Öncellikle çok geçmiş olsun canım. Umarım sağlığına kavuşursun. Bu konu hakkında bildiğim bir kaç tecrübeyi paylaşayım. 16 sene önce takılan protezler muhtemelen 4.. veya 5. nesil. Ciddi bir zaman geçmiş üzerinden. Şu anda 6. nesil olarak satılan protezlerle arasında her açıdan ciddi teknolojik farklar var. Bu tip eski protezlerin vücut içinde yıpranma oranı, yeni nesil protezlere göre çok daha fazla. Hatta zaman içinde oluşan kapsül, kontraktüre dönüşerek silikonu sıkarak patlatabiliyor.
Ama görüntüleme her zaman doğru sonuç vermeyebiliyor. Protezlerin hiç hatasız da çıkabilir. Bunu ameliyat sonrası göreceksin. Sonuçları bizle de paylaşırsan sevinirim.
Diğer taraftan yeni nesil protezlerde de üretim hatası, doktor hatası vs. rüptür görülebiliyor. Mesela doktor dikerken yanlışlıkla silikonu delebiliyor. Tabii bundan kimsenin uzun zaman haberi olmuyor. Ta ki bir problem çıkana kadar.
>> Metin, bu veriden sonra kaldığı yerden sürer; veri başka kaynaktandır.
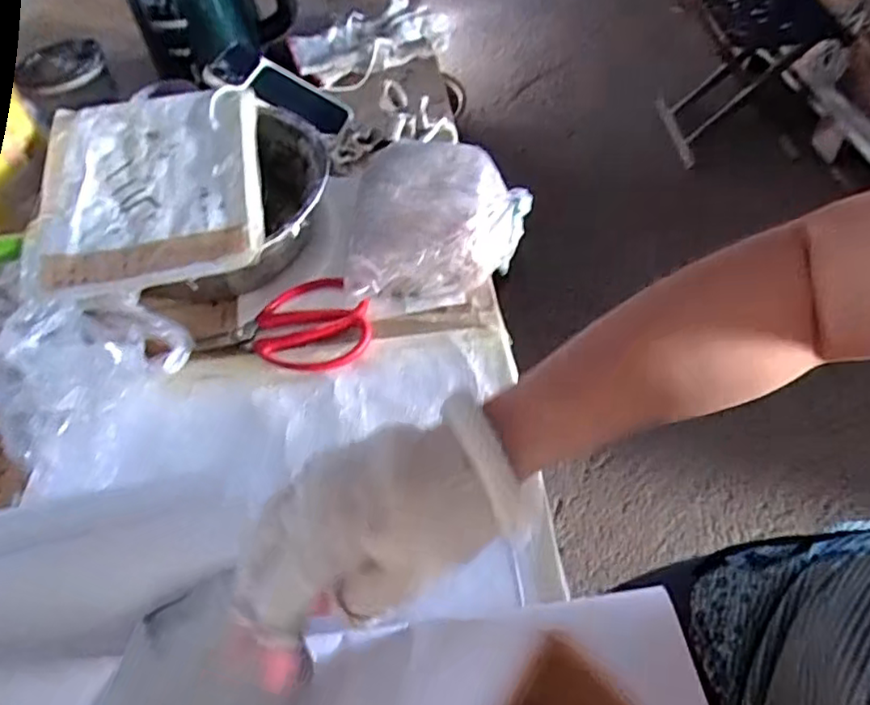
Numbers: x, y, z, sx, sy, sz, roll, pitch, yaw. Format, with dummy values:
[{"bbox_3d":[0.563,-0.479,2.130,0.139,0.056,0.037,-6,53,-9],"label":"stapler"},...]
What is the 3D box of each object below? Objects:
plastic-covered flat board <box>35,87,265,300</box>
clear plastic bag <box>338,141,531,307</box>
[{"bbox_3d":[-0.236,-0.152,0.532,0.173,0.022,0.253,-16,52,-7],"label":"plastic-covered flat board"},{"bbox_3d":[0.004,-0.108,0.539,0.147,0.066,0.160,2,52,7],"label":"clear plastic bag"}]

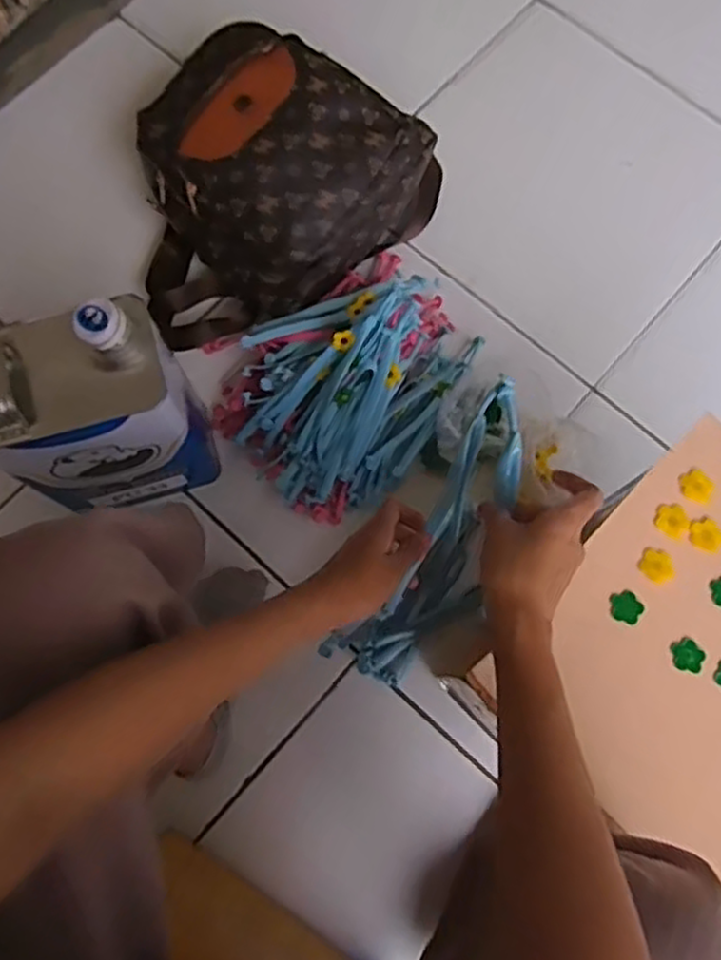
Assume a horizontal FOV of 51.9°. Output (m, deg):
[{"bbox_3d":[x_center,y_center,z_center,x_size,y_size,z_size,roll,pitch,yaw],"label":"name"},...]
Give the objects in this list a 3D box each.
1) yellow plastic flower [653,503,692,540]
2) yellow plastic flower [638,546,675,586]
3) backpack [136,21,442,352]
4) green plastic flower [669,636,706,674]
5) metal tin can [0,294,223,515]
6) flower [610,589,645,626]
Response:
[{"bbox_3d":[0.238,0.030,0.566,0.025,0.004,0.028,33,77,8],"label":"yellow plastic flower"},{"bbox_3d":[0.226,0.065,0.563,0.027,0.004,0.025,0,75,-1],"label":"yellow plastic flower"},{"bbox_3d":[-0.110,-0.338,0.833,0.374,0.155,0.271,-42,80,-10],"label":"backpack"},{"bbox_3d":[0.238,0.127,0.538,0.023,0.004,0.024,0,75,-1],"label":"green plastic flower"},{"bbox_3d":[-0.247,-0.057,0.713,0.172,0.265,0.119,-23,77,-6],"label":"metal tin can"},{"bbox_3d":[0.196,0.094,0.546,0.023,0.004,0.025,0,75,-1],"label":"flower"}]

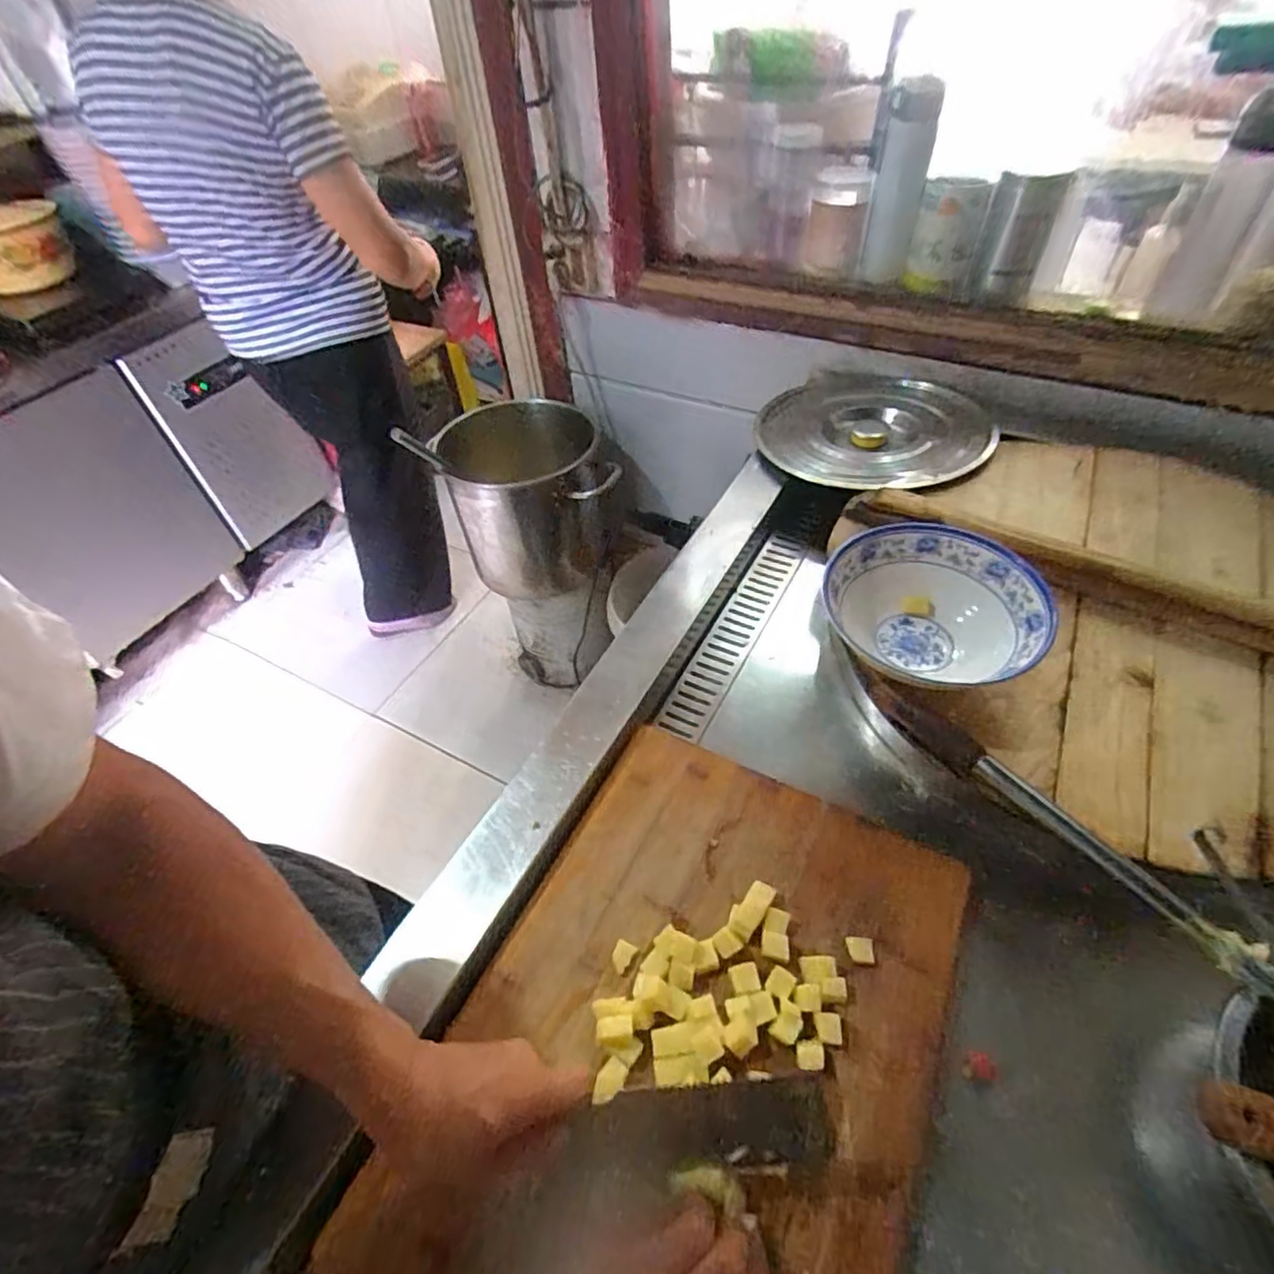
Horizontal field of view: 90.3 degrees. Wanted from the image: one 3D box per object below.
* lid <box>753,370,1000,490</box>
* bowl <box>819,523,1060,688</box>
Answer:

Burada implant seçiminde dikkat edilmesi gereken konu, bu tip olaylardan mümkün olduğu kadar az zarar görmek için, implant içindeki silikonun kıvamı. Eğer silikon bir yırtılma sonrası ne kadar kıvamlı kalıp dışarı akmıyorsa bu o kadar iyi bir şey. Buna kohazivite deniyor. Ne kadar yüksek kohaziv o kadar iyi. Son olarak da bu konuların arkasında duran firmaları tercih etmek gerekiyor. Bu da garanti şartları. Hiç başıma gelmez dememek lazım. Mümkün olduğu kadar riski azaltmak önemli. Sağlık sonuçta şakası yok. Yeniden çok geçmiş olsun.